> _Requisito_
Copie sin cambio alguno las líneas de los datos que figuran a continuación, desde la que contiene "Relative to the trailer, and" hasta la que contiene "The hand truck trolley is", ambas incluidas.

> _Datos de entrada_
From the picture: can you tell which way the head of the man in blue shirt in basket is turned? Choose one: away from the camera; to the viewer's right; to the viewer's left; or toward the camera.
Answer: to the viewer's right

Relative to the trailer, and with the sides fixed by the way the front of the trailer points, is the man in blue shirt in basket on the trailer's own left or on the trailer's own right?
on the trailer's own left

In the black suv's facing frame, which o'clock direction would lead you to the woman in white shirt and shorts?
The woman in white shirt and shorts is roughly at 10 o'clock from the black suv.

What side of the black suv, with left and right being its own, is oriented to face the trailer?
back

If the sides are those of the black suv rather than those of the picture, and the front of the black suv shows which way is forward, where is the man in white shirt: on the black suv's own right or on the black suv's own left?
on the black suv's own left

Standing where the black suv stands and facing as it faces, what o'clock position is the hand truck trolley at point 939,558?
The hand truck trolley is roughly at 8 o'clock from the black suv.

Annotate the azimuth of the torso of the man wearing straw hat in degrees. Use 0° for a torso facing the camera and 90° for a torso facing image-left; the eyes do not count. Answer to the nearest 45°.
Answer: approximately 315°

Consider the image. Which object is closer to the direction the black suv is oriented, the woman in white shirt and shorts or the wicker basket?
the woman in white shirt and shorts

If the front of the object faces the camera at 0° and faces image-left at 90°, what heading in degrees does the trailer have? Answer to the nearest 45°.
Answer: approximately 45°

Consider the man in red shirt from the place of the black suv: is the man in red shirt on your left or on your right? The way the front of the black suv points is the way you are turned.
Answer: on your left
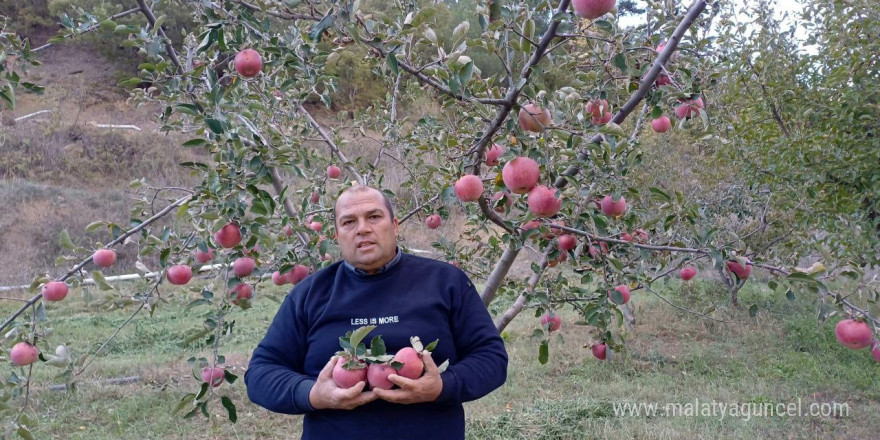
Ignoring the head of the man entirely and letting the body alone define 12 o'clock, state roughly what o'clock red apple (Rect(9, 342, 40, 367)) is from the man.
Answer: The red apple is roughly at 4 o'clock from the man.

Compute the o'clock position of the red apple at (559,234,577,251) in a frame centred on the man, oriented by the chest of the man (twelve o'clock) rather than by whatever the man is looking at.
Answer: The red apple is roughly at 8 o'clock from the man.

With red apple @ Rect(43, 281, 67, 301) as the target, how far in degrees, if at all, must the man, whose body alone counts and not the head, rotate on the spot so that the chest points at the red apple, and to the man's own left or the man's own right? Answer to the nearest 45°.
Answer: approximately 135° to the man's own right

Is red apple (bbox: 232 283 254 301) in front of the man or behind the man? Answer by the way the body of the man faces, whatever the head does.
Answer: behind

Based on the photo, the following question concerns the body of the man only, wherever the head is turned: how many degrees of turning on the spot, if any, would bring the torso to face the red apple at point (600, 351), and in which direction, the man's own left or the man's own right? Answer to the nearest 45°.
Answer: approximately 135° to the man's own left

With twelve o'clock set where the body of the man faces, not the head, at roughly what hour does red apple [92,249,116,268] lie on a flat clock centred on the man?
The red apple is roughly at 4 o'clock from the man.

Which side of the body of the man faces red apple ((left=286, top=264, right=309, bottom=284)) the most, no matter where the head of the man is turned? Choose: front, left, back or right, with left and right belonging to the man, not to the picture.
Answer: back

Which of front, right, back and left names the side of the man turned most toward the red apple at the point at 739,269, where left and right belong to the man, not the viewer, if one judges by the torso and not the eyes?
left

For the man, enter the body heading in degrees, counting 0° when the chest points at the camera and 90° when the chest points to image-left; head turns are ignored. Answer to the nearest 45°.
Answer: approximately 0°

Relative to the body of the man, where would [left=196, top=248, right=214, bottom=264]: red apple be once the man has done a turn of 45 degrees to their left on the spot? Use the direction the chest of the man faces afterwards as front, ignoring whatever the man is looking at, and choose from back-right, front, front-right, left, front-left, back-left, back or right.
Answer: back
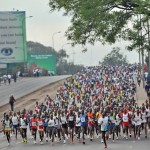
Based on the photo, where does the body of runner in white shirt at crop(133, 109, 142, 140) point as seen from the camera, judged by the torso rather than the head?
toward the camera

> _Respuesta_
Relative to the trailer, and with the sides fixed by the way the front of the trailer points, is the man in blue shirt in basket on the trailer's own left or on the trailer's own right?
on the trailer's own left

In the black suv's facing frame, which o'clock direction would lead you to the woman in white shirt and shorts?
The woman in white shirt and shorts is roughly at 10 o'clock from the black suv.

What side of the black suv, with left and right being its own, is oriented to face the trailer?
back

If the sides are those of the black suv rather than those of the picture, and the front of the black suv shows which way is forward, where is the man in white shirt: on the black suv's own right or on the black suv's own left?
on the black suv's own left

Standing where the black suv stands and facing as it faces, what o'clock position is the hand truck trolley at point 939,558?
The hand truck trolley is roughly at 8 o'clock from the black suv.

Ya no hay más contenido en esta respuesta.